Of course, the local varied gastronomy couldn't exist without such a rich variety of cheeses: Pecorino cheese, cottage cheese, “su casu agedu” (sour cheese), “su casu marsu” (rotten cheese). The last one, transformed in cream by small worms, is very savoury, sharp and rich in live lactic ferments. This soft and creamy cheese is similar to butter, ready to melt: it is often eaten for snack, spread over pistokku (a kind of bread), accompanied with a glass of wine. And of course, we shouldn't forget about sweet cottage cheese, fresh as well as mature, eaten with bread, or used as a dressing in a typical Sard minestrone (soup), that in this way is enriched with nutrients and becomes tastier, or even to prepare sweets and cakes. Among the sweets, containing cottage cheese, “is pardulas” can be mentioned. The sour cheese is eaten with sugar and lemon, assuming, thus, delicious and mellower taste. This combination of bitter-sweet tastes is often used in the cooking various sweets, among which “is pardulas” are.

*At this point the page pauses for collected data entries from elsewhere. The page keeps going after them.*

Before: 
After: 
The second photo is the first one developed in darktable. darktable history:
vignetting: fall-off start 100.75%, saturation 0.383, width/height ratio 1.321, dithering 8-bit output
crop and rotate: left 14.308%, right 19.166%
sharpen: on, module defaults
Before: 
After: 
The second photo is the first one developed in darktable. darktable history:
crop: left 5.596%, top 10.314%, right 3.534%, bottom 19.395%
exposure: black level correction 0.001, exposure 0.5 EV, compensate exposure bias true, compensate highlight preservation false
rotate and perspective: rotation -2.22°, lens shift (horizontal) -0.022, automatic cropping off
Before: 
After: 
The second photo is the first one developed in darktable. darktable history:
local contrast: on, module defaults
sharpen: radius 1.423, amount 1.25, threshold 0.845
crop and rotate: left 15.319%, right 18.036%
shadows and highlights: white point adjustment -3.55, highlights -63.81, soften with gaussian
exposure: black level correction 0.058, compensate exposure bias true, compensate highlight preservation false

Even today our shepherds in their folds offer to their guests as a sign of hospitality first of all “su casu agedu” and “su casu ‘e fitta”. The first one is like low-fat yogurt à la Sard, while the second one is nothing else but the salted first one. The second one is used as a condiment, especially for the minestrones and soups, sometimes together with lard and pork underbelly, treated like ham and cut very finely, so that they melt while being cooked. “Su callu” (rennet) that is normally used to coagulate milk for producing then its by-products, is eaten like “su casu marsu” and has also a sharp taste. It's got from a suckling kid's stomach, which is hung and kept cold for a more or less long period, until the ferments held in the stomach's mucous membrane make the milk into a creamy cheese.